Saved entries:
== Segment start ==

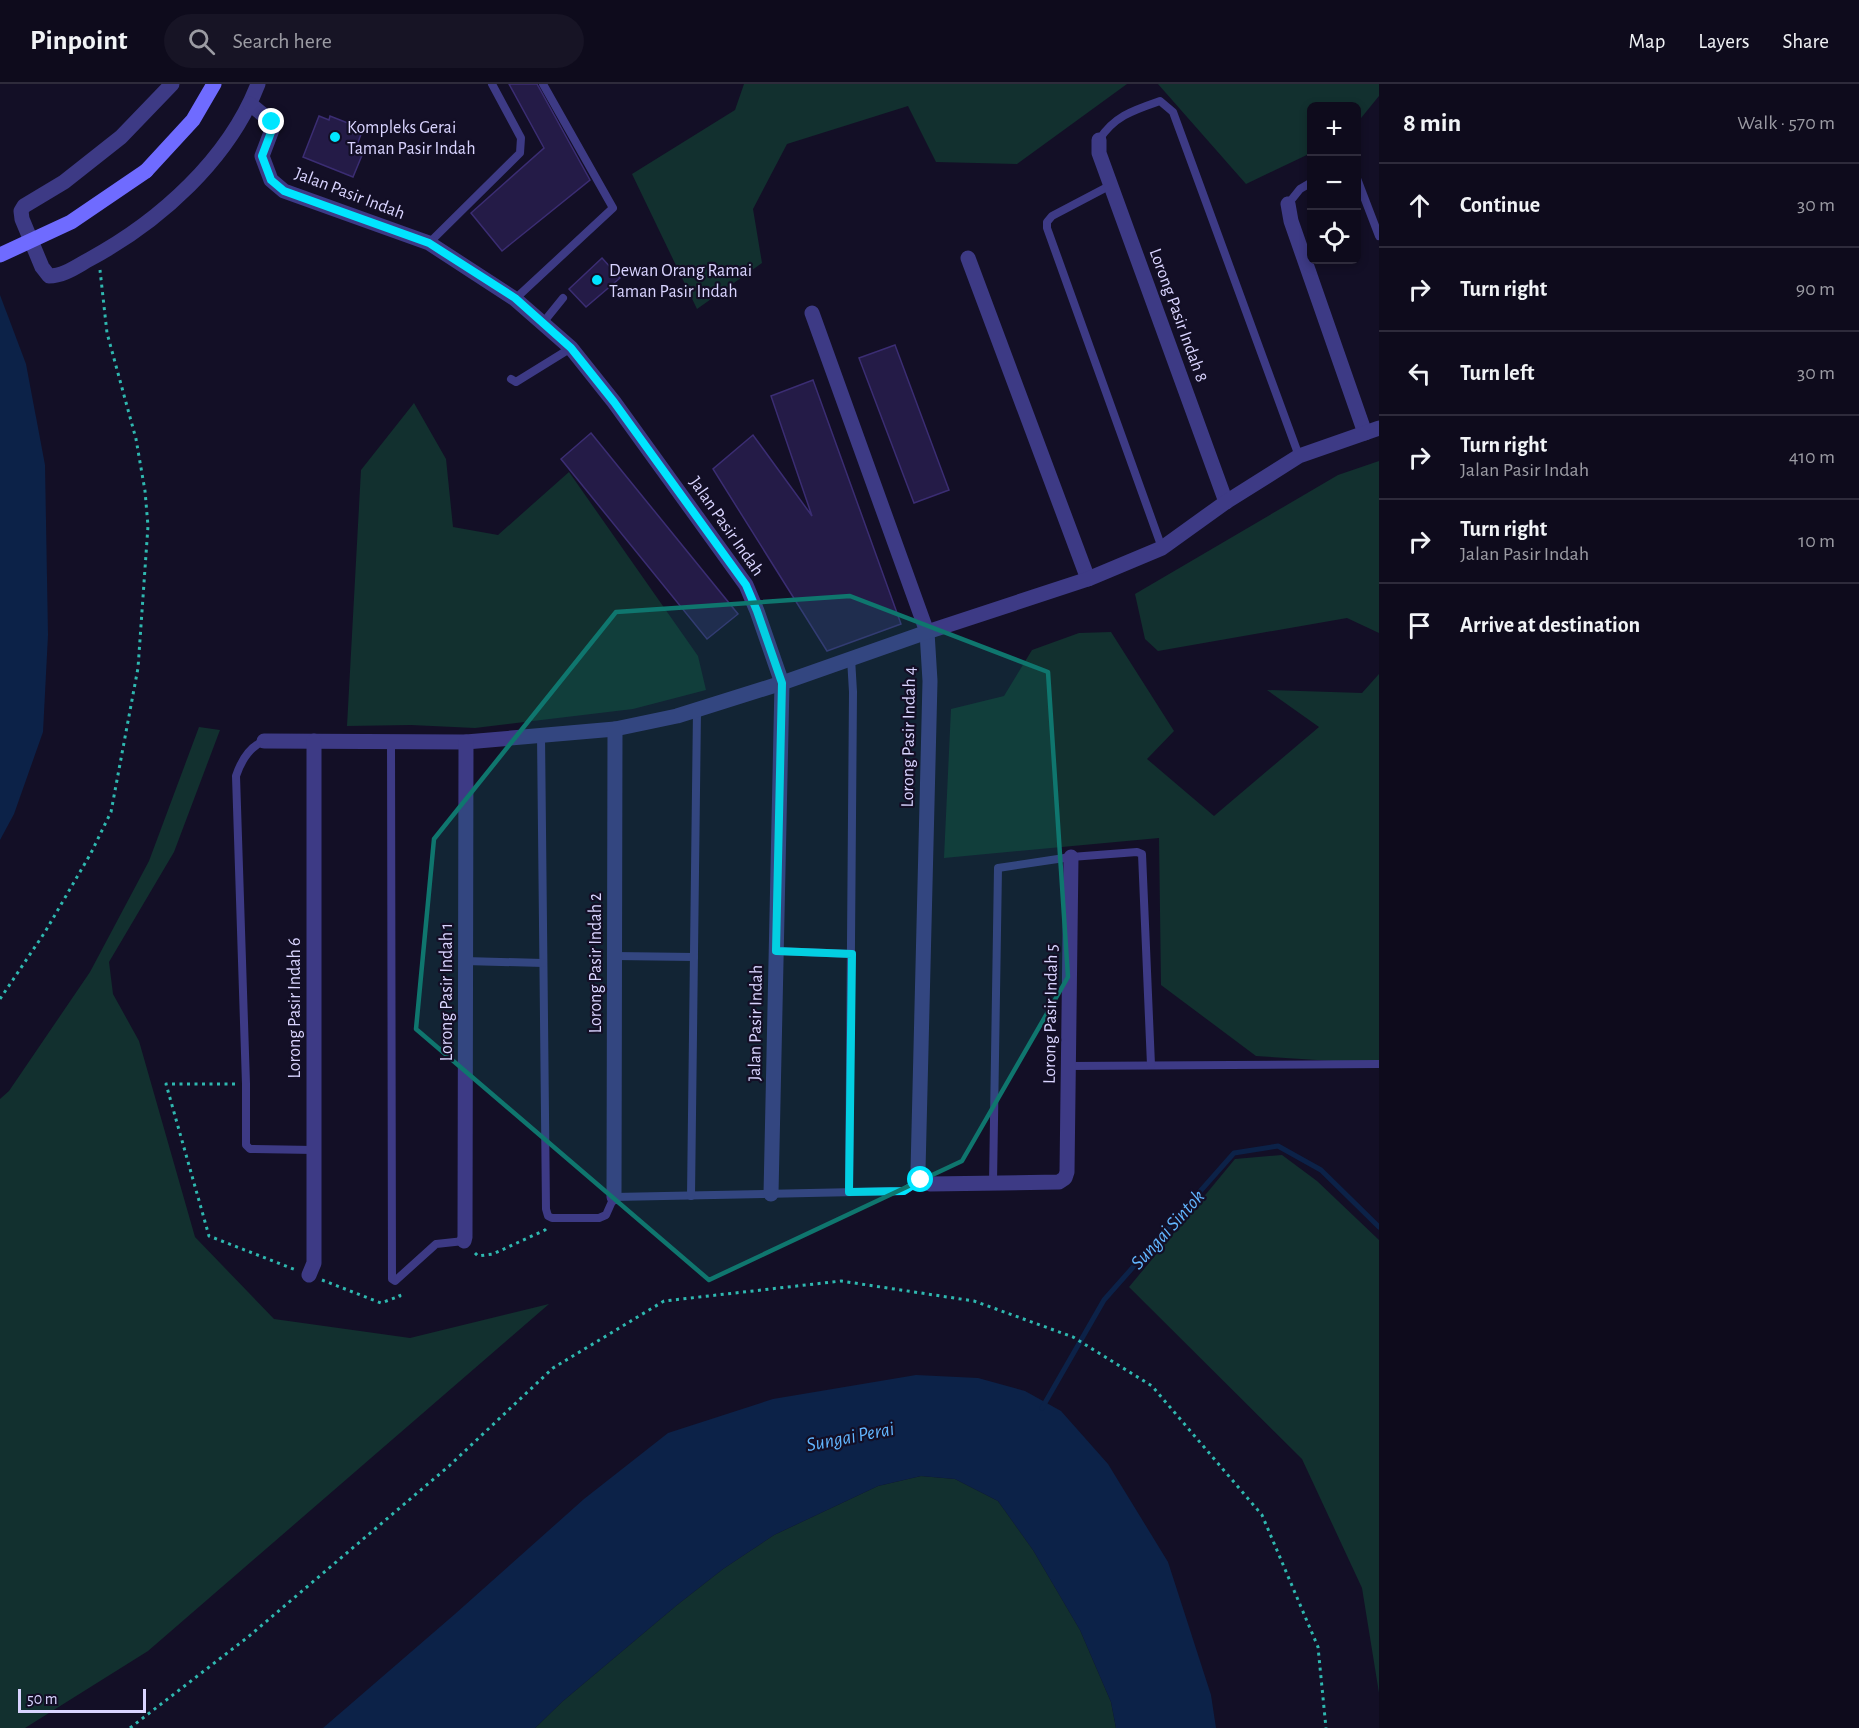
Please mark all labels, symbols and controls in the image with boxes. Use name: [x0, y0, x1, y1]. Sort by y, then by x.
search box: [164, 14, 584, 68]
icon: search: [185, 25, 218, 58]
text: Pinpoint: [30, 27, 128, 55]
text: Search here: [233, 30, 332, 52]
text: Map: [1629, 31, 1665, 52]
text: Layers: [1698, 31, 1749, 52]
text: Share: [1782, 31, 1829, 52]
map controls: [1307, 102, 1361, 264]
button: +: [1307, 102, 1361, 156]
route end: [258, 108, 284, 134]
text: 8 min: [1403, 110, 1461, 136]
text: Walk · 570 m: [1737, 113, 1835, 133]
place label: Kompleks Gerai Taman Pasir Indah: [347, 119, 476, 158]
marker: Kompleks Gerai Taman Pasir Indah: [328, 130, 342, 144]
button: −: [1307, 156, 1361, 210]
street label: Jalan Pasir Indah: [292, 165, 407, 223]
icon: ahead: [1403, 189, 1436, 222]
text: Continue: [1460, 194, 1540, 216]
text: 30 m: [1797, 195, 1835, 215]
button: locate: [1307, 210, 1361, 264]
street label: Lorong Pasir Indah 8: [1146, 246, 1211, 385]
place label: Dewan Orang Ramai Taman Pasir Indah: [609, 262, 752, 301]
marker: Dewan Orang Ramai Taman Pasir Indah: [590, 273, 604, 287]
icon: right: [1403, 273, 1436, 306]
text: Turn right: [1460, 278, 1547, 300]
text: 90 m: [1796, 279, 1835, 299]
icon: left: [1403, 357, 1436, 390]
text: Turn left: [1460, 362, 1534, 384]
text: 30 m: [1797, 363, 1835, 383]
text: Turn right: [1460, 434, 1547, 456]
icon: right: [1403, 441, 1436, 474]
text: 410 m: [1789, 447, 1835, 467]
text: Jalan Pasir Indah: [1460, 460, 1589, 480]
street label: Jalan Pasir Indah: [685, 474, 767, 579]
text: Turn right: [1460, 518, 1547, 540]
icon: right: [1403, 525, 1436, 558]
text: 10 m: [1798, 531, 1835, 551]
text: Jalan Pasir Indah: [1460, 544, 1589, 564]
icon: arrive: [1403, 609, 1436, 642]
text: Arrive at destination: [1460, 614, 1640, 636]
street label: Lorong Pasir Indah 4: [899, 666, 919, 808]
street label: Lorong Pasir Indah 2: [587, 893, 605, 1033]
street label: Lorong Pasir Indah 1: [438, 923, 456, 1061]
street label: Lorong Pasir Indah 6: [286, 938, 304, 1078]
street label: Lorong Pasir Indah 5: [1041, 944, 1061, 1084]
street label: Jalan Pasir Indah: [746, 965, 766, 1081]
route start: [907, 1166, 933, 1192]
water label: Sungai Sintok: [1127, 1186, 1208, 1273]
water label: Sungai Perai: [805, 1419, 896, 1455]
scale bar: [18, 1686, 146, 1714]
text: 50 m: [27, 1691, 58, 1707]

== Segment end ==

Without the pictures, reproduce the entries exactly.

Please mark all labels, symbols and controls in the image with boxes. Use name: [x0, y0, x1, y1]. Sort by y, then by x.
search box: [164, 14, 584, 68]
icon: search: [185, 25, 218, 58]
text: Pinpoint: [30, 27, 128, 55]
text: Search here: [233, 30, 332, 52]
text: Map: [1629, 31, 1665, 52]
text: Layers: [1698, 31, 1749, 52]
text: Share: [1782, 31, 1829, 52]
map controls: [1307, 102, 1361, 264]
button: +: [1307, 102, 1361, 156]
route end: [258, 108, 284, 134]
text: 8 min: [1403, 110, 1461, 136]
text: Walk · 570 m: [1737, 113, 1835, 133]
place label: Kompleks Gerai Taman Pasir Indah: [347, 119, 476, 158]
marker: Kompleks Gerai Taman Pasir Indah: [328, 130, 342, 144]
button: −: [1307, 156, 1361, 210]
street label: Jalan Pasir Indah: [292, 165, 407, 223]
icon: ahead: [1403, 189, 1436, 222]
text: Continue: [1460, 194, 1540, 216]
text: 30 m: [1797, 195, 1835, 215]
button: locate: [1307, 210, 1361, 264]
street label: Lorong Pasir Indah 8: [1146, 246, 1211, 385]
place label: Dewan Orang Ramai Taman Pasir Indah: [609, 262, 752, 301]
marker: Dewan Orang Ramai Taman Pasir Indah: [590, 273, 604, 287]
icon: right: [1403, 273, 1436, 306]
text: Turn right: [1460, 278, 1547, 300]
text: 90 m: [1796, 279, 1835, 299]
icon: left: [1403, 357, 1436, 390]
text: Turn left: [1460, 362, 1534, 384]
text: 30 m: [1797, 363, 1835, 383]
text: Turn right: [1460, 434, 1547, 456]
icon: right: [1403, 441, 1436, 474]
text: 410 m: [1789, 447, 1835, 467]
text: Jalan Pasir Indah: [1460, 460, 1589, 480]
street label: Jalan Pasir Indah: [685, 474, 767, 579]
text: Turn right: [1460, 518, 1547, 540]
icon: right: [1403, 525, 1436, 558]
text: 10 m: [1798, 531, 1835, 551]
text: Jalan Pasir Indah: [1460, 544, 1589, 564]
icon: arrive: [1403, 609, 1436, 642]
text: Arrive at destination: [1460, 614, 1640, 636]
street label: Lorong Pasir Indah 4: [899, 666, 919, 808]
street label: Lorong Pasir Indah 2: [587, 893, 605, 1033]
street label: Lorong Pasir Indah 1: [438, 923, 456, 1061]
street label: Lorong Pasir Indah 6: [286, 938, 304, 1078]
street label: Lorong Pasir Indah 5: [1041, 944, 1061, 1084]
street label: Jalan Pasir Indah: [746, 965, 766, 1081]
route start: [907, 1166, 933, 1192]
water label: Sungai Sintok: [1127, 1186, 1208, 1273]
water label: Sungai Perai: [805, 1419, 896, 1455]
scale bar: [18, 1686, 146, 1714]
text: 50 m: [27, 1691, 58, 1707]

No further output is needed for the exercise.